Asking about sex affirmation surgery – a review of the numbers

Survey – should medicare pay for sex-change (italics by me) surgery – In one of the responses there’s an enlightening back of the napkin calculation of the potential costs of sex affirmation surgery, which point out important numbers about the prevalence of this rare condition. Much lower than the amount of emotion attached to the non-fact-based responses to the question.

Using the numbers quoted in the WPATH guidelines, I came up with this potential number of trans people in the US, based on 2011 census data:

MTF: 2495 – 9437 people over 18

FTM: 595 – 3911 people over 18

That’s for the entire United States.
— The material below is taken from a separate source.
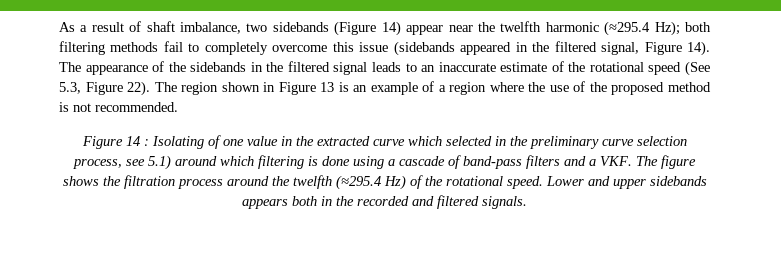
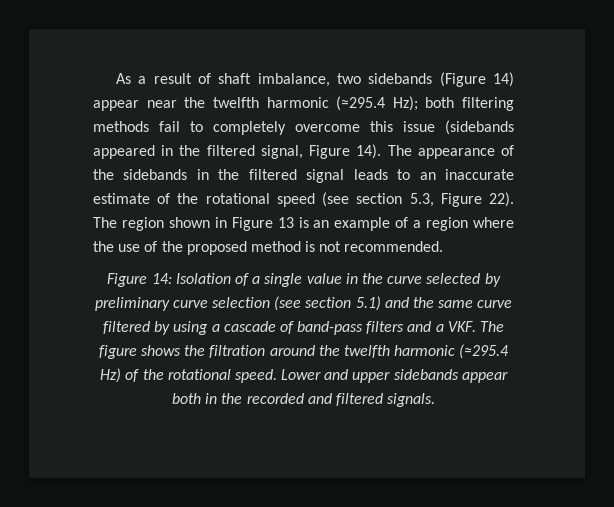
[684,61,710,76] (See -> [322,192,403,207] (see section
[125,135,687,149] [73,155,350,170] 14 : Isolating of one value in the extracted curve which selected in the preliminary curve selection process, see 5.1) around which filtering is done -> [151,273,501,287] [94,296,513,311] [102,321,171,335] 14: Isolation of a single value in the curve selected by preliminary curve selection (see section 5.1) and the same curve filtered by
[177,179,223,189] process -> (266, 351) none
(332, 182) none -> [394,345,456,356] harmonic
[242,199,288,209] appears -> [461,372,508,383] appear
Some may require psychotheraphy, some may require hormones, some may require surgery, some may require none of these treatments, some may require all.

See: Now Reading: Choosing Wisely : Standards of Care for the Health of Trans People | Ted Eytan, MD

Now let’s discuss the question asked by Medpage today, especially in the context of this determination:

In June 2008, the American Medical Association (AMA) House of Delegates stated that the denial to patients with gender identity disorder of otherwise covered benefits represents discrimination, and that the AMA supports “public and private health insurance coverage for treatment for gender identity disorder as recommended by the patient’s physician.”[link]
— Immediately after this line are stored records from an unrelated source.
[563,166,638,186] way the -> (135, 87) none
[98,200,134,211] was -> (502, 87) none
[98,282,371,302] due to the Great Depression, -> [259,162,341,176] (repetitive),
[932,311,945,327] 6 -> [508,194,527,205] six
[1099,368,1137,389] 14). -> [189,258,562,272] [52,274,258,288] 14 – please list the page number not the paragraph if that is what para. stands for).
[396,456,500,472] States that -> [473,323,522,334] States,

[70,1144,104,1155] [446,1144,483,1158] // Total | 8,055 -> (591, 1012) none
The question that should have been asked is

“Given that sex affirmation surgery is recognized as medically necessary by every major medical organization and denial of coverage represents discrimination, should medicare refuse to cover this procedure when recommended by a physician?”

If you don’t ask a question with context, especially with regard to a population that is openly discriminated against in society, you are essentially asking respondents if they like the population or not.

It’s not much different than asking people in 1942 if African Americans should be admitted to white hospitals, or in 1993 if persons with HIV should be treated with modern medications. Going this route ultimately reveals more about the bias of those creating the survey than those answering it.

I wasn’t around in 1942, but I was in 1993. In 2013, we look back in horror at the way the medical profession treated other humans during that period.

I believe we will do the same when we reflect on how trans people are being treated today.